East coast artist Kay Walkingstick is best known for large abstract canvases in which a central snap of color streaks across a minimal field like lightning across a night sky. True to her name, Walkingstick travels a lot--to the woods of New Jersey, to the Southwest, to La Jolla. Recent sojourns to areas with differing atmospheres, qualities of light and natural color triggered a switch to representation.

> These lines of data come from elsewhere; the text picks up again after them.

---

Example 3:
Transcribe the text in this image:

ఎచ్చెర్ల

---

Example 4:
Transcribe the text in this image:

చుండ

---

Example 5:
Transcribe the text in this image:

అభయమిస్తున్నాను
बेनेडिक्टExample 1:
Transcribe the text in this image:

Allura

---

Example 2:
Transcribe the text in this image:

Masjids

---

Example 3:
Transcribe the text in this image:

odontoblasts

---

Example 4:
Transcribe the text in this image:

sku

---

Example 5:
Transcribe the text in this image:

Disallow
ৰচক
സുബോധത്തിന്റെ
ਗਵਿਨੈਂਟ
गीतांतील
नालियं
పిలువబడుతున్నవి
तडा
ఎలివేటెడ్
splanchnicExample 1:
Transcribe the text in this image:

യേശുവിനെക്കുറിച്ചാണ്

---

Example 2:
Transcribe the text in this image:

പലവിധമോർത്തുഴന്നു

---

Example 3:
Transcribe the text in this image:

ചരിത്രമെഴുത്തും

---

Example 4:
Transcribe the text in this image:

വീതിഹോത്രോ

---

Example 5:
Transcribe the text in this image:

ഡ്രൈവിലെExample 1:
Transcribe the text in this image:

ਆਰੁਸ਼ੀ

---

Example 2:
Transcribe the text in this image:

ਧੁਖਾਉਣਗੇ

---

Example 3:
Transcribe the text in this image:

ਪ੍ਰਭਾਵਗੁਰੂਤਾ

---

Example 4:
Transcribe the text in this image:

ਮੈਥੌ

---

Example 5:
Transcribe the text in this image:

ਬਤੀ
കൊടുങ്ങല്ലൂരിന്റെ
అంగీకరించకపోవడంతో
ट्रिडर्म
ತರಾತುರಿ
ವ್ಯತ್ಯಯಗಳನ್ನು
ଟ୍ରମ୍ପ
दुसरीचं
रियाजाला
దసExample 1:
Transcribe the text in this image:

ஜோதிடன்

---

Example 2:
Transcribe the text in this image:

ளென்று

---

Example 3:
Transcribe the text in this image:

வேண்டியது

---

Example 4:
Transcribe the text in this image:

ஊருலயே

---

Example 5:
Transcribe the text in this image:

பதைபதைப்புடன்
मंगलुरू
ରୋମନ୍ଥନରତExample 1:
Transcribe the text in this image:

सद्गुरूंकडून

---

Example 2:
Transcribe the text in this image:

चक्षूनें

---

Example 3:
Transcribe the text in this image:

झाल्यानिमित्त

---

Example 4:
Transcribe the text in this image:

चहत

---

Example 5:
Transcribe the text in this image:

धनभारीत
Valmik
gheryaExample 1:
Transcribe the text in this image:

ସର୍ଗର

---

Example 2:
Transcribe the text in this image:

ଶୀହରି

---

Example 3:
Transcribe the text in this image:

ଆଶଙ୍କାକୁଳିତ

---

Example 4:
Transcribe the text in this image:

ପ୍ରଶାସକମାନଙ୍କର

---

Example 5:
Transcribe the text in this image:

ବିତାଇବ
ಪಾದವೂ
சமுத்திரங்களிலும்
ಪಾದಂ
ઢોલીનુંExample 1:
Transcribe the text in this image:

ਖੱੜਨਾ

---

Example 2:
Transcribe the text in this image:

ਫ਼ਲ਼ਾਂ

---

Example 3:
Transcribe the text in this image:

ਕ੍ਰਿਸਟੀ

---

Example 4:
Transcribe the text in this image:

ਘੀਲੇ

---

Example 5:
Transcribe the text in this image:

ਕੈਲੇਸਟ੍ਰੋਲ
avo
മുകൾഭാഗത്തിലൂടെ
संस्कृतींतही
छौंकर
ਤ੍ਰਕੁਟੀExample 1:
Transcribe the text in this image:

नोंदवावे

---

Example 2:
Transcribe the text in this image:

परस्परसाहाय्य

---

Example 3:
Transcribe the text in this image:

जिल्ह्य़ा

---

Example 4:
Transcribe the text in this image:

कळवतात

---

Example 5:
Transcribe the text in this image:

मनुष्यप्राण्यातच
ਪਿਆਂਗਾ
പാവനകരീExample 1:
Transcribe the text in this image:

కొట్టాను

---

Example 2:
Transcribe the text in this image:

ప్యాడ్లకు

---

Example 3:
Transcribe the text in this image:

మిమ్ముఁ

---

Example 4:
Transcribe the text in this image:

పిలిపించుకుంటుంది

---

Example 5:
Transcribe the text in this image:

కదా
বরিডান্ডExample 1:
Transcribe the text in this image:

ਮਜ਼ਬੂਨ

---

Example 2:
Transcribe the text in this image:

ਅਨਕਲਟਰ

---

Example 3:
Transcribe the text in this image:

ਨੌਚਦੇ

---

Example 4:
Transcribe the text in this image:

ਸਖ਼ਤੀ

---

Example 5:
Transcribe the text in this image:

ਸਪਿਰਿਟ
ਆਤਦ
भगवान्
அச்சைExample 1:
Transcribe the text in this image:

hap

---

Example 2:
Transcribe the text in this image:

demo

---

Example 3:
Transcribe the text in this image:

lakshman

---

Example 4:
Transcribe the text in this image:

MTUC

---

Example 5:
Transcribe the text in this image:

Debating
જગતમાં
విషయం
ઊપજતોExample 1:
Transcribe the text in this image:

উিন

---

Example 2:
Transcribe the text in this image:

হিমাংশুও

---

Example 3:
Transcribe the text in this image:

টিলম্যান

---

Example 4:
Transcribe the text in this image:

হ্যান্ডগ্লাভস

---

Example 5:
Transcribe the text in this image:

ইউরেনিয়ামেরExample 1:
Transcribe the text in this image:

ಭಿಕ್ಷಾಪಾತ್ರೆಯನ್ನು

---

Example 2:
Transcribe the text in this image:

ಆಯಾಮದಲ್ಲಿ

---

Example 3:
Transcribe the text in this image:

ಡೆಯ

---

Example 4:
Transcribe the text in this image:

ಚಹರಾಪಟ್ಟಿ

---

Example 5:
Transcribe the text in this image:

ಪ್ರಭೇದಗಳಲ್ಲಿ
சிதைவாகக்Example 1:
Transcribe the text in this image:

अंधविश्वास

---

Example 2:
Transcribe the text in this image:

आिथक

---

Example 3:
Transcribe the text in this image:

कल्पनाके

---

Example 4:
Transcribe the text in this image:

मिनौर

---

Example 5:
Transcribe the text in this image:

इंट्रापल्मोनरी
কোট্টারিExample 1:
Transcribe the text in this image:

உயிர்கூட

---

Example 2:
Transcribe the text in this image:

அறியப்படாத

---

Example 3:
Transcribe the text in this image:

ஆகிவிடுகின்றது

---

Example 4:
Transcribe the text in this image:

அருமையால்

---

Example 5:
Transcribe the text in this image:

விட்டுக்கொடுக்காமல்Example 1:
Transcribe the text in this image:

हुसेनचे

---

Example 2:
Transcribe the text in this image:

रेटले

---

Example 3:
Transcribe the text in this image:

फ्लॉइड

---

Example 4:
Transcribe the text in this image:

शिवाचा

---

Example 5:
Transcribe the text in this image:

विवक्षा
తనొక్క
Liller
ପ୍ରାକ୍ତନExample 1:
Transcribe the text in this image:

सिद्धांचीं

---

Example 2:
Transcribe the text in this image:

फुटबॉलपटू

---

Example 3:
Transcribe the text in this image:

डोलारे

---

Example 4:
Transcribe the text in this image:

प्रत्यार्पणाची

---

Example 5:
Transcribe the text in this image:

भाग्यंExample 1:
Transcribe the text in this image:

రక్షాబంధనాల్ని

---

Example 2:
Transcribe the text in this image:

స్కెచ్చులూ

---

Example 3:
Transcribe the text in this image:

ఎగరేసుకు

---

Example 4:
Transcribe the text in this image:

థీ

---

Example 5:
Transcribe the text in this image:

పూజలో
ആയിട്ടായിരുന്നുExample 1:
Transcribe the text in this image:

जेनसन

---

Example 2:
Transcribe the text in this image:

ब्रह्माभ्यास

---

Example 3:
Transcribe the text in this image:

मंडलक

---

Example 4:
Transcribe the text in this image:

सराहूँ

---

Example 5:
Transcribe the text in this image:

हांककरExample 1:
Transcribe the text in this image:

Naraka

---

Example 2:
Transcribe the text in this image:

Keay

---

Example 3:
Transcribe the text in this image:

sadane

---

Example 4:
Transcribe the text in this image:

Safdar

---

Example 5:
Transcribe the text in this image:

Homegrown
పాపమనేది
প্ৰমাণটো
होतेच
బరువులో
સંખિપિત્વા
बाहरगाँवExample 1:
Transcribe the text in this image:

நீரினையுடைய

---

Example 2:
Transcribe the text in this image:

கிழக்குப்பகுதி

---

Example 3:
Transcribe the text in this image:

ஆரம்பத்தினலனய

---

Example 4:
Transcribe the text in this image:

In a current show she tries to have it both ways in diptychs that couple landscape with a wholly abstract version of the same subject. In "Rio Verde," a winding gentle river eases along brown banks punctuated by hazy trees and cotton candy skies. Its partner canvas knits the bucolic hues of the river scene into a soft gestural blanket across which amble two arcs echoing the rivers' choreography. In "Bruegel's Blue," the focus is sharp and the realism brittle with water rigidly careening over boulders under the orange glow of sunset. As expected, the adjacent abstraction floats a quick, crackling orange "S" amid animated blue, gray and brown flecks.
Walkingstick says her choice of format shows that realism captures a single moment in time while abstraction taps the timeless. In fact, there is a polite, Sunday-tea restraint in her representational style which pales next to the tactile exuberance transmitted by her abstract work. (Wenger Gallery, 828 N. La Brea Ave., to April 12.)